Interesting. Sounds a bit like what I've read from Husserl. Of course you may think not and I could be incorrect as my knowledge is mostly passages inserted by other writers quoting Husserl. But my interpretation from such limited knowledge, is that he reflects on not so much what the literal words are, but about how the words can be interpreted, or differently interpreted. Of course Husserl wrote in German and for the life of me I find it difficult to interpret anyone I've read in German from Kant to Schleiermacher to Hegel into "logical" English. I find it extremely difficult sometimes making sense of English other than strictly literal which is probably a lack in me. I guess that's why I am partial to "inventing" adjective and adverbial forms or using existing ones in uncommon formulations because English (for me to comprehend) needs extreme preciseness. At least I need it to be precise, and my experience is that I easily misinterpret "half-sentences, etc." To tell the truth I generally write my outlines in koine (greek). I don't know quite know why, since English is my birth tongue but many an argument that I've ever witnessed is because people are actually meaning the same thing and arguing over their own imprecise interpretations that they do have substantive to argue. For instance; "Jimmy Carter had no understanding of how to make his policies understood by the American people." "Jimmy Carter was a terrible president." The first was trying to say why he thought Carter failed, but doesn't actually state a preference one way or the other for the policies. The latter stated his preference but not the why. But both agreed that Carter failed. I witnessed one shooting at the other simply out of miscomprehension of lazy and imprecise. usage of the language I, personally, am very wary of attempting to understand such impreciseness by English speakers because too often I've seen conflict arise when the interpreter of a statement may not interpret the speaker the way the speaker meant or the speaker may not interpret the interpreter's meaning of his own comment.

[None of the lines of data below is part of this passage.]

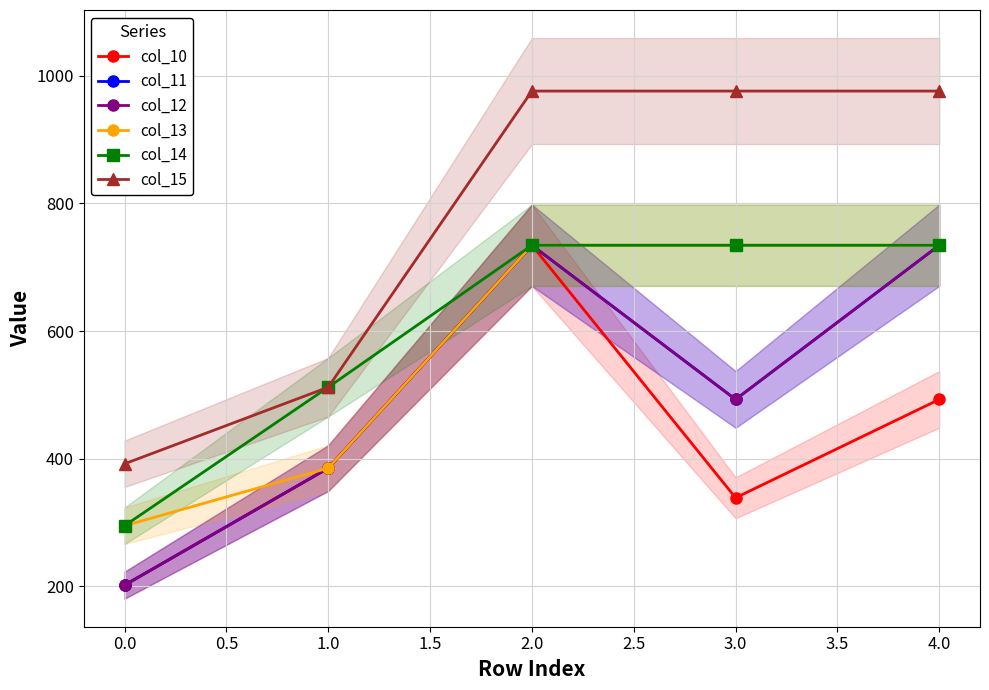

Reading left to right, list all the values displayed in this chart.

col_10: 201.9	385.3	734.4	338.8	492.9
col_11: 201.9	385.3	734.4	492.9	734.4
col_12: 201.9	385.3	734.4	492.9	734.4
col_13: 295.0	385.3	734.4	734.4	734.4
col_14: 295.0	512.0	734.4	734.4	734.4
col_15: 392.0	512.0	976.0	976.0	976.0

This may not create conflicts to the same degree in philosophical discussions of linguistics, but I can't tell you how many broken friendships I've witnessed over misinterpreting incomplete thoughts. English simply has too few inflections to be interpreted unless thoughts and statements are complete and leave as little as possible to being interpreted other than in the manner the speaker intended.

And I would think speakers would want to be precise to not be misinterpreted.

So to your illustration the man has left the room (but he's halfway in the doorway) I would be incapable of making sense of the statement he's left the room if he's halfway in the doorway. But I could make sense of man is half way through the doorway and is leaving the room.

Of course there is another way to interpret my reply---you could interpret my whine to mean that I'm on the lower end of language development skills, i.e. I'm too dumb to properly assume what they mean like all normal English speakers do.